Was für eine Wolke, fragte Hans.

Der Bauer bemerkte den Arzt und ging zu ihm hin.

Ein paar Männer standen um den Arzt herum. Der Arzt war ein ruhiger, besonnener Mann, der zwar zum Stammtisch kam, aber meist nur den Kopf schief hielt, wenn er zuhörte und nach einem Bier wieder ging. Die Leute im Dorf mochten ihn, denn Geschwätzigkeit hielten sie für einen Charakterfehler. Er hörte seinen Patienten aufmerksam zu. Seine Diagnosen stimmten nicht immer, aber oft. Und er machte gerne Hausbesuche bei den Bauern. Nie verließ er einen Hof ohne hausgemachte Würste oder frisches Geselchtes auf dem Beifahrersitz. Der Arzt konnte essen, ohne dick zu werden. Der kann essen, sagten die Bauern anerkennend. Da machte es nichts, wenn er beim Trinken versagte. Wenn ein Notfall kommt, muss ich fit sein, sagte der Arzt dann immer. Vielleicht bist du der Notfall. Das leuchtete den Bauern ein.

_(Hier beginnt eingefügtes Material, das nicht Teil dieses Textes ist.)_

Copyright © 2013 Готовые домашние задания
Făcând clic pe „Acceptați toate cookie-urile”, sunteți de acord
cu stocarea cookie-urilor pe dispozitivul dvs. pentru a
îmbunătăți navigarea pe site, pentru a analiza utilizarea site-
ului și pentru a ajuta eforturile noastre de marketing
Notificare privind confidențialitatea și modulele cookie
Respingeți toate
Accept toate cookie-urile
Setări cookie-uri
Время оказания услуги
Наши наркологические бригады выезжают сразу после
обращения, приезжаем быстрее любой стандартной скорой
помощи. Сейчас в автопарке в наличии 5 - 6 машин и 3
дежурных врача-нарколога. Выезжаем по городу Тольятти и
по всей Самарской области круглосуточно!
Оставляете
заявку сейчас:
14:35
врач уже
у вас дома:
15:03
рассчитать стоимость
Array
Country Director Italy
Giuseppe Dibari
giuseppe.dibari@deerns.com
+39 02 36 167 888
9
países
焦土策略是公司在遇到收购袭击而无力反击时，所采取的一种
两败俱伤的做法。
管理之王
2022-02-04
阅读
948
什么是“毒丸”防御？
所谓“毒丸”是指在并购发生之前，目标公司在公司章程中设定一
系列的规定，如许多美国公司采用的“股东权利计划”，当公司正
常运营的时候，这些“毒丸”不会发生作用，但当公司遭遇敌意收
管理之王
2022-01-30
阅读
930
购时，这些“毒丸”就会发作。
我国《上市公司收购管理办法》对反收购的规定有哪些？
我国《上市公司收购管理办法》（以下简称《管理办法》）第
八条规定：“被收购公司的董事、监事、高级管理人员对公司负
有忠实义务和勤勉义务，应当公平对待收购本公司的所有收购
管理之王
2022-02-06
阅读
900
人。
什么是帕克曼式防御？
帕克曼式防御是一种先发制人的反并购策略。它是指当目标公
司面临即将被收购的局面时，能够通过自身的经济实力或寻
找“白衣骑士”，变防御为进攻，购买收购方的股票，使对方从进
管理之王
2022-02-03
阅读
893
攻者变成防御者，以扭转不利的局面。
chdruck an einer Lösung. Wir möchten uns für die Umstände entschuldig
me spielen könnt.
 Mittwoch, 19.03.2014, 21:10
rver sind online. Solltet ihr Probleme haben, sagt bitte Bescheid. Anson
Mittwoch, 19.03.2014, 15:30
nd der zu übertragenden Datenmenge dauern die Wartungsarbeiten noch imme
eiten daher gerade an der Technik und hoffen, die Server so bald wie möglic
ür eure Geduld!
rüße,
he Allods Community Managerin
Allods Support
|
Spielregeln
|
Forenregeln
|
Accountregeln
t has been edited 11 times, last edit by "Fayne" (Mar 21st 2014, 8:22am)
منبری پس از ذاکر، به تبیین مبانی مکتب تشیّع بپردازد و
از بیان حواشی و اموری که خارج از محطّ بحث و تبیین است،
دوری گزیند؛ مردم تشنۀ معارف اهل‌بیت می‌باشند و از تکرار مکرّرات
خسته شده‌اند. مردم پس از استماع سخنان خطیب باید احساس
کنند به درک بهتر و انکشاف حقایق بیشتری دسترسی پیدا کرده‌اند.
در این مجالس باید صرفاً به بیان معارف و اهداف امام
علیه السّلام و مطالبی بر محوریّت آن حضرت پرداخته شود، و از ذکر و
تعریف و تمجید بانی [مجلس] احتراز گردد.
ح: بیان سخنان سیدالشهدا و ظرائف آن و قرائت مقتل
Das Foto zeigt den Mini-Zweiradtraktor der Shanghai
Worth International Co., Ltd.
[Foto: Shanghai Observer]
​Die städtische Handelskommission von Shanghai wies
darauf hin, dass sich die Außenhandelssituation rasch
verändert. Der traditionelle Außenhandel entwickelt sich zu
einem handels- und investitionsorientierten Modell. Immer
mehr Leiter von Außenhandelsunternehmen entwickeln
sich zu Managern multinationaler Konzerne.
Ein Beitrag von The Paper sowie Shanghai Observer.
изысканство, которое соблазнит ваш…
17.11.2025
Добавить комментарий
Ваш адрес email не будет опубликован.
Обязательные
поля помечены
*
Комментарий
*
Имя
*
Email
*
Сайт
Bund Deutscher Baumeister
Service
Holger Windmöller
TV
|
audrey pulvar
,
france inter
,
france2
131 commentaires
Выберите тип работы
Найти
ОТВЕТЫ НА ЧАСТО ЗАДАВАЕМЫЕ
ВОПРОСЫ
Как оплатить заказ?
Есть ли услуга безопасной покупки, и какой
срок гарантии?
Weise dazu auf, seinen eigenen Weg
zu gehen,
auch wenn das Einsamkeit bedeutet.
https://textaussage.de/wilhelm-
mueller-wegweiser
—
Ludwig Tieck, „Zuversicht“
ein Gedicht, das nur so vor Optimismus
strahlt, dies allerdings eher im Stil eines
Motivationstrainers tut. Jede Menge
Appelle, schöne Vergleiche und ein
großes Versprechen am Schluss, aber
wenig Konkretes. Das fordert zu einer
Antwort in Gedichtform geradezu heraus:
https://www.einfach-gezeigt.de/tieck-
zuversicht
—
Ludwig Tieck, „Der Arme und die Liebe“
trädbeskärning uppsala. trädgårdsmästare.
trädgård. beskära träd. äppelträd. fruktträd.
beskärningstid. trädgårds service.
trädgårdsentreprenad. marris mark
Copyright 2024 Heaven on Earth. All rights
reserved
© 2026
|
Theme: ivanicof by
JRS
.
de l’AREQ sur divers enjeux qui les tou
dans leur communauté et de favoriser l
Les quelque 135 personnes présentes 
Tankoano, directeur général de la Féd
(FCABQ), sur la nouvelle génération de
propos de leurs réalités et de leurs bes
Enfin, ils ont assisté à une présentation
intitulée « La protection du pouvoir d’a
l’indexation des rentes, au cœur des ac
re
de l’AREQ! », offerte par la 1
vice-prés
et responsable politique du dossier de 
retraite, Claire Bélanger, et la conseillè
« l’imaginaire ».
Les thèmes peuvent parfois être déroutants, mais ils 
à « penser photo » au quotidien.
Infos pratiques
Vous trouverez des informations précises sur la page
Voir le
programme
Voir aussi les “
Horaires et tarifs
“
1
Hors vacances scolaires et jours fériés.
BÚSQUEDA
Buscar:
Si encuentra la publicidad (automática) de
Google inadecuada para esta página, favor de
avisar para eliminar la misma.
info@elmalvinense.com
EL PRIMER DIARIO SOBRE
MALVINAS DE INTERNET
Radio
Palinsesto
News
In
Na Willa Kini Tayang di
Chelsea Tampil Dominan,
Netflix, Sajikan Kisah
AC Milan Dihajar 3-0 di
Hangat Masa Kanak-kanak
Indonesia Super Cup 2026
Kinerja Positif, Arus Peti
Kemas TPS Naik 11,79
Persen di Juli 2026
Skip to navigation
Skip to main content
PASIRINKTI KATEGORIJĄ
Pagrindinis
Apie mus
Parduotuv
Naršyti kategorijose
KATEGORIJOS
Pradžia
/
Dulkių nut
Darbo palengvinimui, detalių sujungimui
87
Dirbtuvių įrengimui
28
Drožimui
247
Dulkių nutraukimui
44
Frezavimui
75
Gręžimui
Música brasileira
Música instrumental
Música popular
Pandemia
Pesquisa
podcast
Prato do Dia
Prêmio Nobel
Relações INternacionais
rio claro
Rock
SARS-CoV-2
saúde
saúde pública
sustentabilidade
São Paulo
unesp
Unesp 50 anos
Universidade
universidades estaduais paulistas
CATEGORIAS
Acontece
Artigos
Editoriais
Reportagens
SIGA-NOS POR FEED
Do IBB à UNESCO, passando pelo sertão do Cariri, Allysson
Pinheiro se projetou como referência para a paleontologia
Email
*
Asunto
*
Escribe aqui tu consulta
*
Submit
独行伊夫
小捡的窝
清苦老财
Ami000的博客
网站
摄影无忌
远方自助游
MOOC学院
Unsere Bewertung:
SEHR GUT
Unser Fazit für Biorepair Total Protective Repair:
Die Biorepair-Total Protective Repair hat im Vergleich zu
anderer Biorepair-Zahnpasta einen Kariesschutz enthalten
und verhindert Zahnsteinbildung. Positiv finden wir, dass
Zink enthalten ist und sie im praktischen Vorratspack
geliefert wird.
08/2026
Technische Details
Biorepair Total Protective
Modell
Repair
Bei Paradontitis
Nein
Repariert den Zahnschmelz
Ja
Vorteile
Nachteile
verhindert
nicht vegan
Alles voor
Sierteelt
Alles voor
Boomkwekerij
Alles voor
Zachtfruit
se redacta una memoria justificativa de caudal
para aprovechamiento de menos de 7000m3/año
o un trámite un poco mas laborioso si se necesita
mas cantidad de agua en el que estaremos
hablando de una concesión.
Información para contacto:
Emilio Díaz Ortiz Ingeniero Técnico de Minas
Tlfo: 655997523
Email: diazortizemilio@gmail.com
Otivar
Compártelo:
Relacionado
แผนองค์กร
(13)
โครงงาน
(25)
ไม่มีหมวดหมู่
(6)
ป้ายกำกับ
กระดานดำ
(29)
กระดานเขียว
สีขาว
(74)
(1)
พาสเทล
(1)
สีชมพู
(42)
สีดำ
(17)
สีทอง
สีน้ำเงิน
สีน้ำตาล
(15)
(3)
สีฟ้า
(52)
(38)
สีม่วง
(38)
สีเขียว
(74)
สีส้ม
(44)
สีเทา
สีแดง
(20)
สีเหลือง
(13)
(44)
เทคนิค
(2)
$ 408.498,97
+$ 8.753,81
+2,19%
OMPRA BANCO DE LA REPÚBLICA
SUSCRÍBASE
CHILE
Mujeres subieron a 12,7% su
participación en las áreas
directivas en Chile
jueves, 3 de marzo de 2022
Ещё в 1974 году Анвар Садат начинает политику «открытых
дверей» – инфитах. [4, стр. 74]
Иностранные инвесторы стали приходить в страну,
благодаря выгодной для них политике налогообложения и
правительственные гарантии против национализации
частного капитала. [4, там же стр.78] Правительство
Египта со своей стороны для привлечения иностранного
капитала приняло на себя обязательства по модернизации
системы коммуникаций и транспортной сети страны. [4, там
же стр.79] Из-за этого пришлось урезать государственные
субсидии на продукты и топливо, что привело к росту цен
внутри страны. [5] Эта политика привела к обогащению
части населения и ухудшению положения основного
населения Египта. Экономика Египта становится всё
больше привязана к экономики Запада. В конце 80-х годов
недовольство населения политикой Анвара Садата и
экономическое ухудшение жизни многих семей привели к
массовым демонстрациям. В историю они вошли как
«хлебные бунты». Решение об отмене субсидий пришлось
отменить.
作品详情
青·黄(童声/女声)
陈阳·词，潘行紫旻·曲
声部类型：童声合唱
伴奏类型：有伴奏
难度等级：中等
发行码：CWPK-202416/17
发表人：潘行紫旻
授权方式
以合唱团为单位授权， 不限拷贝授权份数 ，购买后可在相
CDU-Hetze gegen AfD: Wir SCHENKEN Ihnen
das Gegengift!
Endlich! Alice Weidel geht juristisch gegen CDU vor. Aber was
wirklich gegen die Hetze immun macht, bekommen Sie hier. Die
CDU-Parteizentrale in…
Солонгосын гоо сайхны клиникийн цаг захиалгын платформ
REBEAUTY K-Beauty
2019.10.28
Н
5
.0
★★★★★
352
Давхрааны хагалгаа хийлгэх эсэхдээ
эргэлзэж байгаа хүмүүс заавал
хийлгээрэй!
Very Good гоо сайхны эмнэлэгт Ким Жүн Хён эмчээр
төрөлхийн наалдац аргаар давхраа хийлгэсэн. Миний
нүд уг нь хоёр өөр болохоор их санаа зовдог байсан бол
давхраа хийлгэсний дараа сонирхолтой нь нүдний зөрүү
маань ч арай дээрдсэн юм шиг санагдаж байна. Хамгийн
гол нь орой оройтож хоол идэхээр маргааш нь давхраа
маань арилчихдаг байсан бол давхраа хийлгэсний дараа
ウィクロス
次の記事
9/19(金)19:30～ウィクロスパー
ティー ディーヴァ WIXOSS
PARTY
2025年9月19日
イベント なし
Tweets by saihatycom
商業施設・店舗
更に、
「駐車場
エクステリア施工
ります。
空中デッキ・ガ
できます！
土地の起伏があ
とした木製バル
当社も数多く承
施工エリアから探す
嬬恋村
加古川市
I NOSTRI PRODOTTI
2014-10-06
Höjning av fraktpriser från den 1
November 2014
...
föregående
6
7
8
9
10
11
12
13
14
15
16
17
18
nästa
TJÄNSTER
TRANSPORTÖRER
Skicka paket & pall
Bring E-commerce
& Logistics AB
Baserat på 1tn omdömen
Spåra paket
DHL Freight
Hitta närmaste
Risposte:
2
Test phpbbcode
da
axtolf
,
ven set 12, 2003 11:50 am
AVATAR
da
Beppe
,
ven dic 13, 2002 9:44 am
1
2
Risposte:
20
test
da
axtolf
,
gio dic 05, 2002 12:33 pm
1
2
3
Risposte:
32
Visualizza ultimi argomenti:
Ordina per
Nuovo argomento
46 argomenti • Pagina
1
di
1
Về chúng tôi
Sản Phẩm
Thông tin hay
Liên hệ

Heute war der Arzt ausnehmend gesprächig. Als der Bauer näher kam, merkte er allerdings, dass der Arzt immer wieder dasselbe sagte.

Ich weiß es auch nicht, möglicherweise ist es giftig oder ansteckend. Am besten jeden direkten Kontakt vermeiden. Nach den Blutproben werden wir mehr Informationen haben, funktioniert von irgendjemandem das Telefon? Ich müsste im Krankenhaus anrufen, die Hautveränderungen beobachten, warum geht bloß kein Telefon? Bitte Ruhe bewahren, das wäre jetzt das Schlimmste, wir müssen abwarten, bis Hilfe kommt. Ich habe Schmerzmittel, aber hat jemand Schmerzen? Das Schwarze, ich weiß nicht, was das Schwarze sein kann. Ich habe schon eine Idee, aber dafür ist es zu früh. Panik wäre jetzt das Schlimmste. Die Kinder im Haus lassen, jedenfalls. Der Arzt redete immer weiter, ohne etwas Neues zu sagen.